[Start of Attachment]

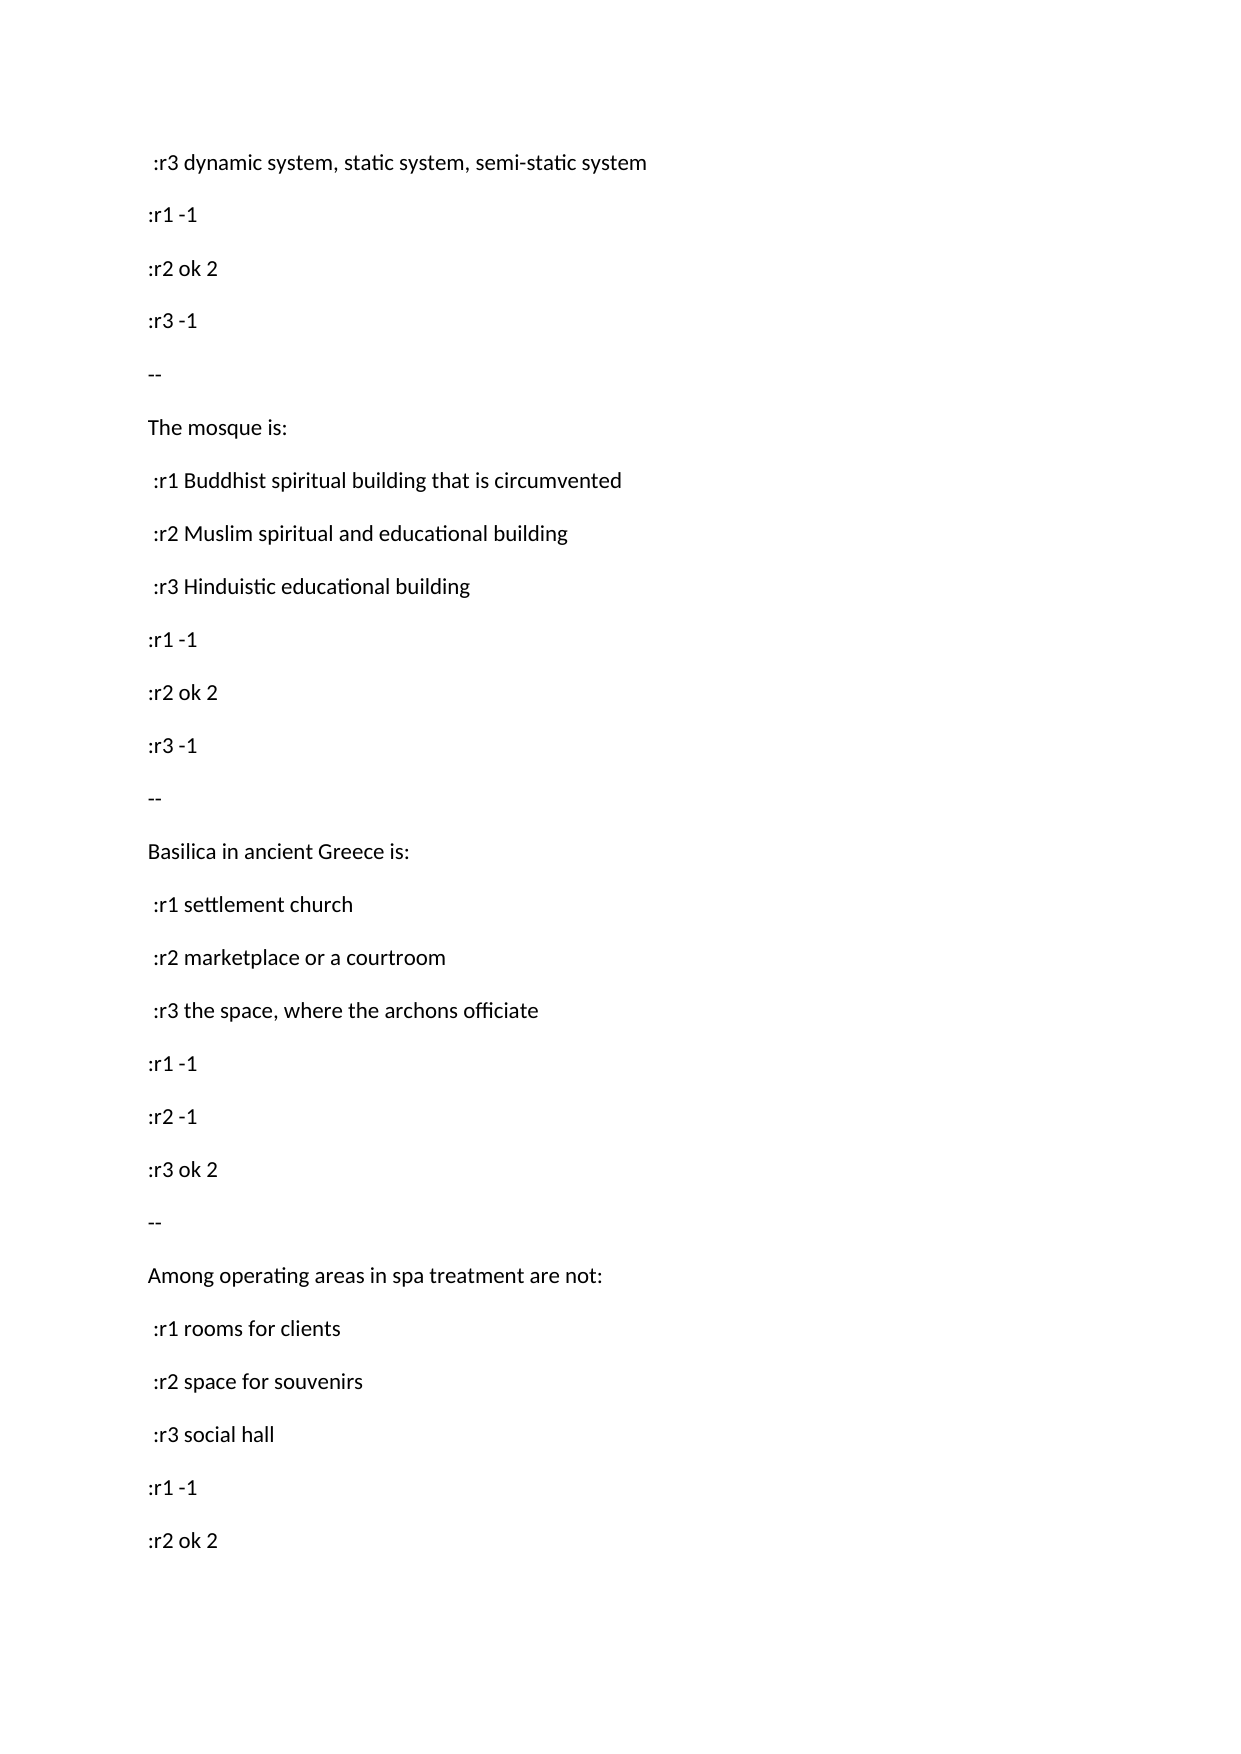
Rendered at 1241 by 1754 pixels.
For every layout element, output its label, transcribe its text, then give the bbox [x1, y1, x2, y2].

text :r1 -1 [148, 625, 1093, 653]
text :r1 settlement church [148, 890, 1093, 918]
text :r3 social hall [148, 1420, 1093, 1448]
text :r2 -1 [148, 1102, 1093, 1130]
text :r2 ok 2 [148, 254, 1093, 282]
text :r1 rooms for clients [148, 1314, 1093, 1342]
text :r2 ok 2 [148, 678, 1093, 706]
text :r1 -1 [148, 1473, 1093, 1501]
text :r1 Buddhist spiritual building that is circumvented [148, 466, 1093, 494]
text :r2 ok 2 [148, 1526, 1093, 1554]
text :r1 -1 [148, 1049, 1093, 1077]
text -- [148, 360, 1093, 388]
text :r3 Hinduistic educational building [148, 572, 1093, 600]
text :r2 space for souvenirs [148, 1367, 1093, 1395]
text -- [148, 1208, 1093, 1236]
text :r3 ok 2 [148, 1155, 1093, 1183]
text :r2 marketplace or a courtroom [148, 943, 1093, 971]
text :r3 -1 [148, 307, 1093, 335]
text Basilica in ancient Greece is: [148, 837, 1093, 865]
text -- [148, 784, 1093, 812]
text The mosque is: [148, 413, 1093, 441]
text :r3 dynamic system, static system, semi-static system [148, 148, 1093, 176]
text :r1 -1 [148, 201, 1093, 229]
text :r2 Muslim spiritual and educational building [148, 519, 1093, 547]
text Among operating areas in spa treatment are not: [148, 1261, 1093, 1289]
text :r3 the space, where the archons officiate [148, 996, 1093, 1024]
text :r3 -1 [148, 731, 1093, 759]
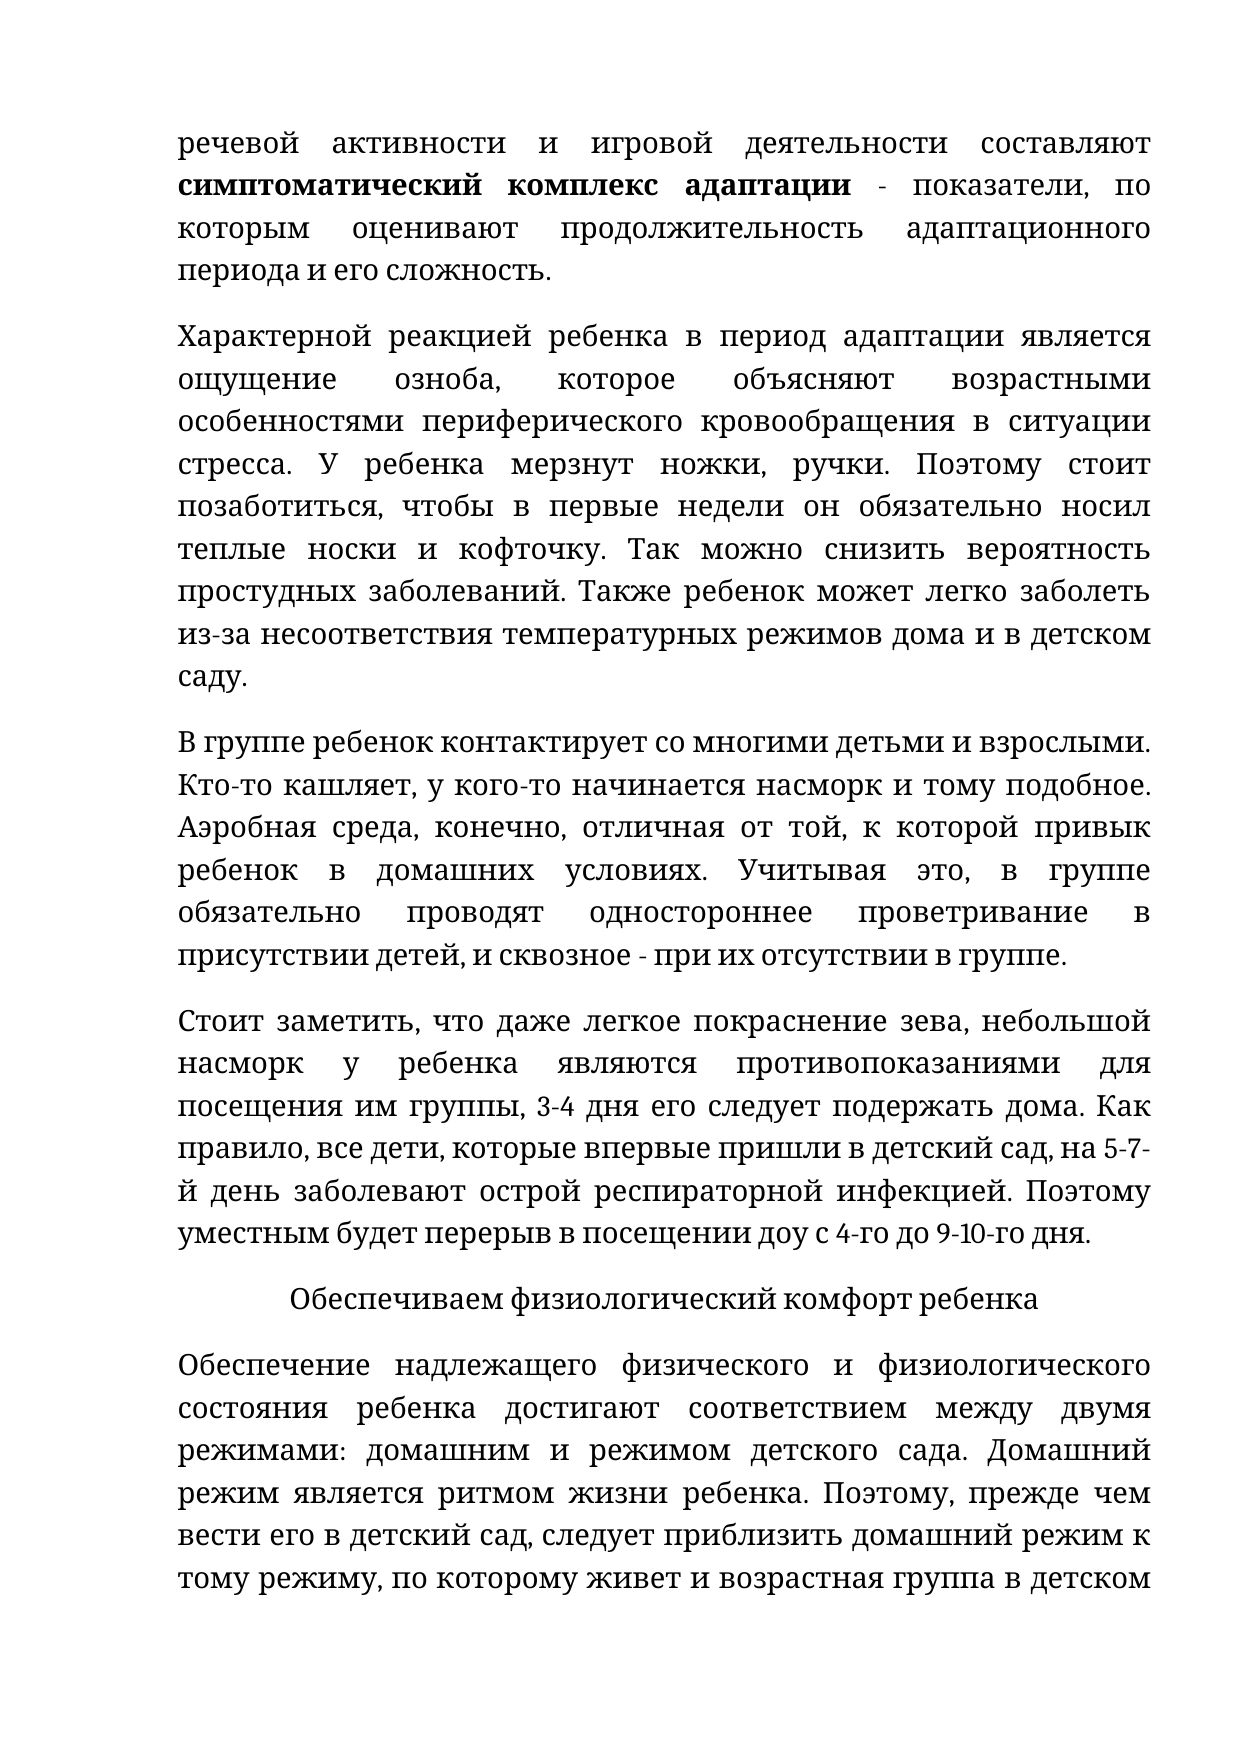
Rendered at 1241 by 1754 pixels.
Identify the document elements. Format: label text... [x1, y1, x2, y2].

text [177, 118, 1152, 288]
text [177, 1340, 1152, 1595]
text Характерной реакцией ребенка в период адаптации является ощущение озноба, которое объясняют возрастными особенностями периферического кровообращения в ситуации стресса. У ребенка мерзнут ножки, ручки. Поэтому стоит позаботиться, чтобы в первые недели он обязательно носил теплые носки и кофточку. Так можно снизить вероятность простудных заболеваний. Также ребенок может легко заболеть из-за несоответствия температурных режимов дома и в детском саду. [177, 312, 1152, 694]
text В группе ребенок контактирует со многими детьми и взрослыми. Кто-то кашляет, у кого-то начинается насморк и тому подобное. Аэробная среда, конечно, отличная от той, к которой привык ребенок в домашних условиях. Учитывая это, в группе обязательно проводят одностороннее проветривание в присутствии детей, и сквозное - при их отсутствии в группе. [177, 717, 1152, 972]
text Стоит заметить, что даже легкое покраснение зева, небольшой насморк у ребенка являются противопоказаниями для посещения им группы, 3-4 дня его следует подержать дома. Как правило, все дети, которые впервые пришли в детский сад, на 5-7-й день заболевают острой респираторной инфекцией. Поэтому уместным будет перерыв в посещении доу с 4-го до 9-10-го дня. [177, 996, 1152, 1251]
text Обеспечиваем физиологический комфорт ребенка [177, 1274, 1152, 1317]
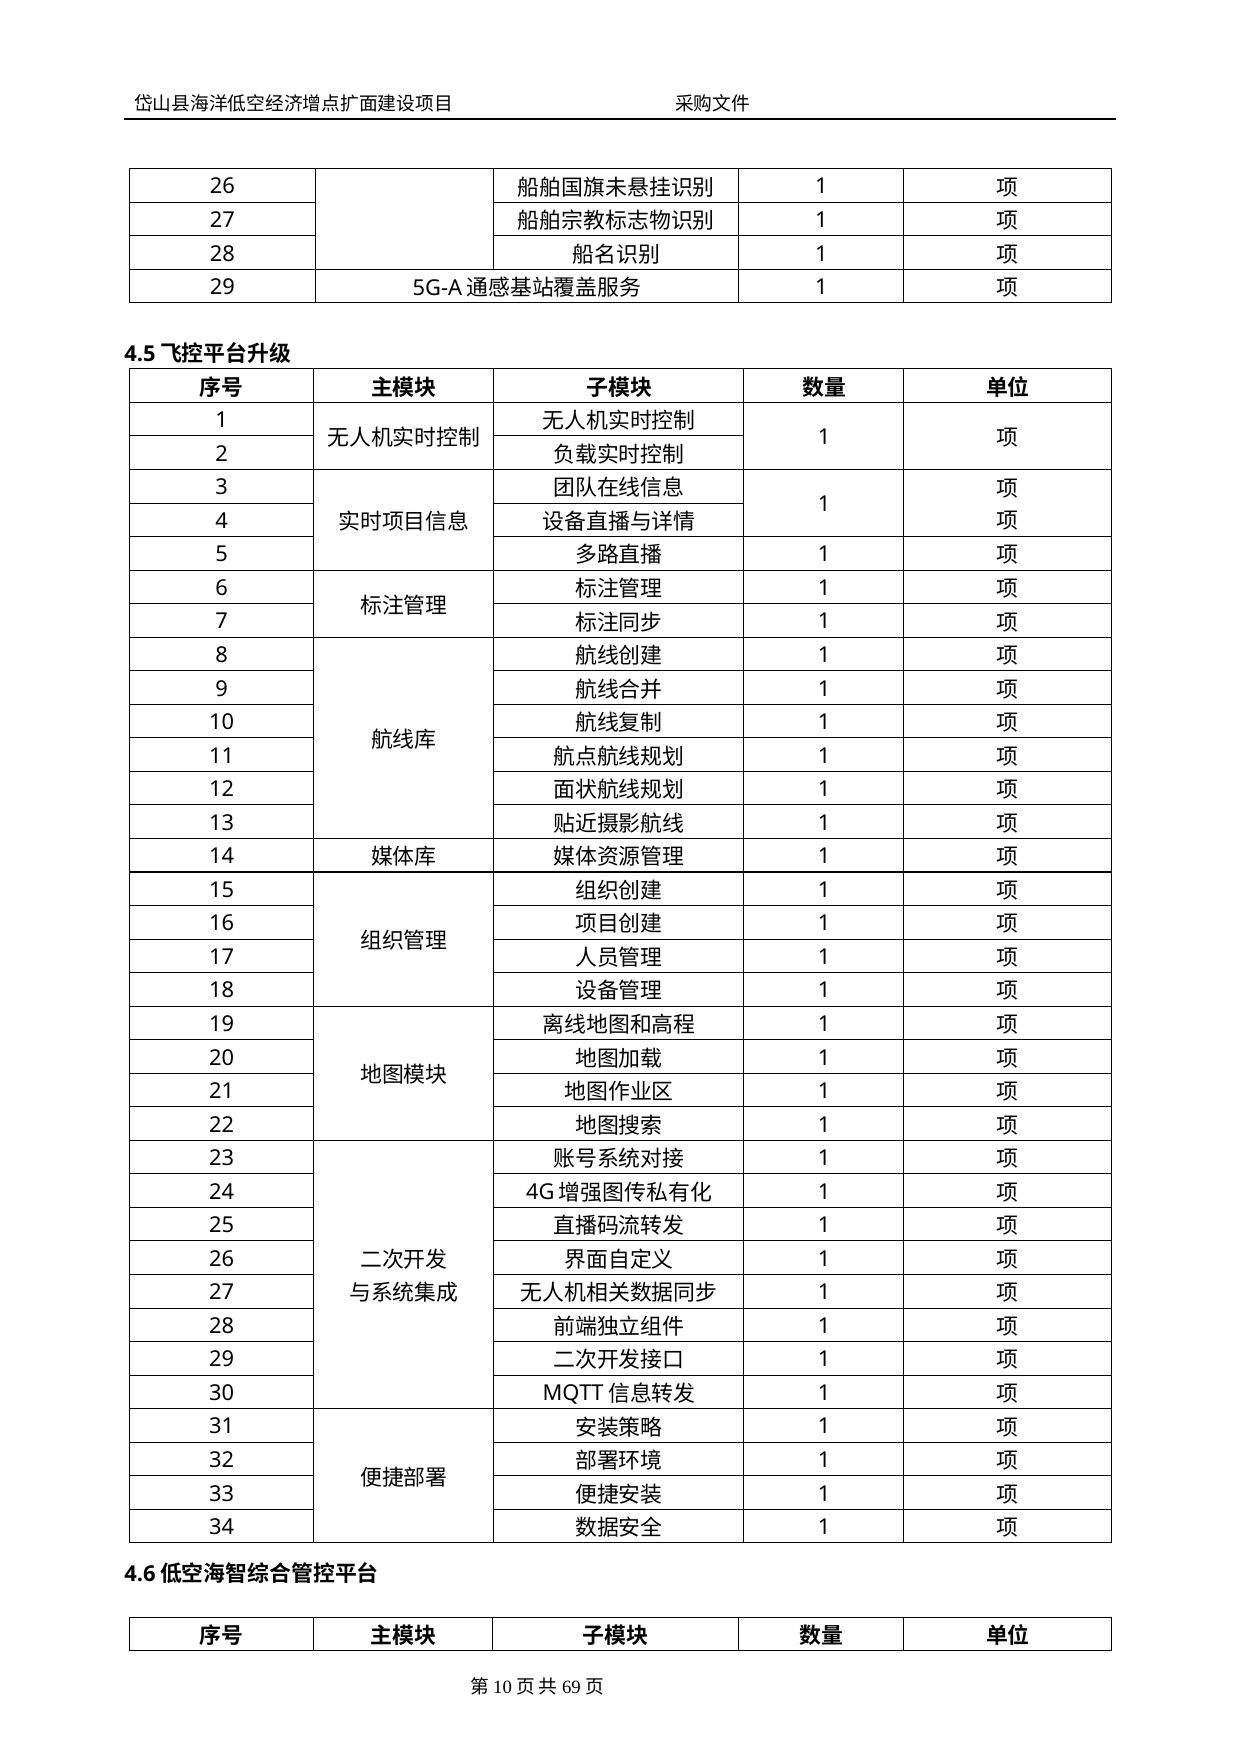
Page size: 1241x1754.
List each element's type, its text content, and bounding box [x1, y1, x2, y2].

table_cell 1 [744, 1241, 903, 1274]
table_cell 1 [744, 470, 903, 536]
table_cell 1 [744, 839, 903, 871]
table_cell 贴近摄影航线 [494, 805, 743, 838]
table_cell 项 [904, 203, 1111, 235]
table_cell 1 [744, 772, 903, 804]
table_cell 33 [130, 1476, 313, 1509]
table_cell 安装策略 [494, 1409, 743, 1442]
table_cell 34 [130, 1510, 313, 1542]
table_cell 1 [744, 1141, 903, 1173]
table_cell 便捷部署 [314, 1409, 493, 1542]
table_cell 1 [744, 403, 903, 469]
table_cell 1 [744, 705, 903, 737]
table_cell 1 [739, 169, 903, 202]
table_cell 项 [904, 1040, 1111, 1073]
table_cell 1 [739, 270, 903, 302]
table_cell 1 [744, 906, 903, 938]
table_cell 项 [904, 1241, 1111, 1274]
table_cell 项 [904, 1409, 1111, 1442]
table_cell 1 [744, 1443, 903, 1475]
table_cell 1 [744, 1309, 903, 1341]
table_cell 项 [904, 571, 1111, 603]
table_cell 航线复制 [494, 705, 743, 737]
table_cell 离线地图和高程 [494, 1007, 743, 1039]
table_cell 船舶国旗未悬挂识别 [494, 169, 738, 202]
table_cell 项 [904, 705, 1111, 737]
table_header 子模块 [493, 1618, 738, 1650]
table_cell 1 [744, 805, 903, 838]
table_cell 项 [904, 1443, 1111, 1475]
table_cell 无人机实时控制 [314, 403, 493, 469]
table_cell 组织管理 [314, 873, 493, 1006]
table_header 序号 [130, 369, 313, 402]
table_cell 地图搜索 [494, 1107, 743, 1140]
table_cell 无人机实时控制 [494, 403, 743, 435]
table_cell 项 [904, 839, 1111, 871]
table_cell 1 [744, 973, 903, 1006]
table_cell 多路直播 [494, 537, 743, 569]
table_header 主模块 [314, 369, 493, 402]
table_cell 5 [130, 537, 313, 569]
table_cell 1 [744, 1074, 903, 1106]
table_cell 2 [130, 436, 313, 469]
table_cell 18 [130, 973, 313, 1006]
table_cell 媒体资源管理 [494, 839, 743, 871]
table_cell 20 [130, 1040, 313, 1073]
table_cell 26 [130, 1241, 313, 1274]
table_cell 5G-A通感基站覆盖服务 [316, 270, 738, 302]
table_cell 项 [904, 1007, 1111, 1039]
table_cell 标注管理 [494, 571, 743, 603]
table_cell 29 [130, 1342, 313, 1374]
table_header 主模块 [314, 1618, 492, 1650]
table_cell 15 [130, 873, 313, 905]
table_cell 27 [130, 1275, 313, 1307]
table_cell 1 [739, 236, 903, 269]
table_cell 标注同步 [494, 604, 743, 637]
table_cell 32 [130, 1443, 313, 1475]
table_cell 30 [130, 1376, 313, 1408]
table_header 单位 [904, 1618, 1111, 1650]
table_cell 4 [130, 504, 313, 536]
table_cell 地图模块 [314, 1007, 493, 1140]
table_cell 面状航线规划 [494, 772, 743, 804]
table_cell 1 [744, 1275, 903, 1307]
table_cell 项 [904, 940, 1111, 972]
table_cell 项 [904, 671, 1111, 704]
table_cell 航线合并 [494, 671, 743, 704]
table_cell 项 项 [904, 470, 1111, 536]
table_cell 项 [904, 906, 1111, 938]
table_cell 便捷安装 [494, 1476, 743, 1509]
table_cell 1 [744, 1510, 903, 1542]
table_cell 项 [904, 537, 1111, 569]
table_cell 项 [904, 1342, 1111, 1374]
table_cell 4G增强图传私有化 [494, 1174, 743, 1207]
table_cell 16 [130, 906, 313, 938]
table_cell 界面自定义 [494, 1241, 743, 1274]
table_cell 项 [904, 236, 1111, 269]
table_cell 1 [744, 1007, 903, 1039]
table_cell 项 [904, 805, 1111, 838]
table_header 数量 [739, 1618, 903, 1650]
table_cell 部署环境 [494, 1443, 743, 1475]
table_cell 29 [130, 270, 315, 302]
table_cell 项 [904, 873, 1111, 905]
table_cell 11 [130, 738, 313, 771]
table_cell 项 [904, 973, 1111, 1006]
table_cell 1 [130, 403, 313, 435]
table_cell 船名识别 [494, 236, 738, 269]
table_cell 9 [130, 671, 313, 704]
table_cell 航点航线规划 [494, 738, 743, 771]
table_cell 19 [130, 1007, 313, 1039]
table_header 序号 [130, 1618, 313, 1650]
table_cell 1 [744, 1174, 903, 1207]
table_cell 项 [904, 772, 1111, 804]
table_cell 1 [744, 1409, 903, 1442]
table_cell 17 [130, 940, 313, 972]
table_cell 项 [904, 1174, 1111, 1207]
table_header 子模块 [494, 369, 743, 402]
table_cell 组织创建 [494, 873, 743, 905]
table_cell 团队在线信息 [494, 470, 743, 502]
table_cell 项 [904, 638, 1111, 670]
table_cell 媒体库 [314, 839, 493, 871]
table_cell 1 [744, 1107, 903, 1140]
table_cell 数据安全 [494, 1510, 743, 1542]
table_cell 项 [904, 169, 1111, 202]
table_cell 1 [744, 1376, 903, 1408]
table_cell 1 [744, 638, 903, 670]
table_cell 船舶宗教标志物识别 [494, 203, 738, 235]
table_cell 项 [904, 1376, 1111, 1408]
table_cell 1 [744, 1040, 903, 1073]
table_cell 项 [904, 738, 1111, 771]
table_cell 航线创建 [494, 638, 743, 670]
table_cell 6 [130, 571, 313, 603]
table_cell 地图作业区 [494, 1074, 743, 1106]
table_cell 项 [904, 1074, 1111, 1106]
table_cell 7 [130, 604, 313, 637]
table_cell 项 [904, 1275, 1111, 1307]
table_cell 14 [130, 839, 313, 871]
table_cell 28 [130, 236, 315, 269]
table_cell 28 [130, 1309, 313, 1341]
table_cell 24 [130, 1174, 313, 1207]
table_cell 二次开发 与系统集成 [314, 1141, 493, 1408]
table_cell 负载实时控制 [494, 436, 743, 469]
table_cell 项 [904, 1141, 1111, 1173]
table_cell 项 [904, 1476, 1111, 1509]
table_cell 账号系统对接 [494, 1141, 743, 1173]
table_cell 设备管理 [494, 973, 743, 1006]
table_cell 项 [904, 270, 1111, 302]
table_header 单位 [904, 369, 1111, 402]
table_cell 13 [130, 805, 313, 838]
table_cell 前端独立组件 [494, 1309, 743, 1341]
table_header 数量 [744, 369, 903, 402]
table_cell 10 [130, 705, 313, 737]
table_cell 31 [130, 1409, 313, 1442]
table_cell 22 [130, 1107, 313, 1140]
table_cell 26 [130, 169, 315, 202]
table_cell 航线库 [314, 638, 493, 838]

[End of Attachment]

How to complete this task. For the entries above, state how many lines contain the word "space". Provide the number by itself.

Response box. 2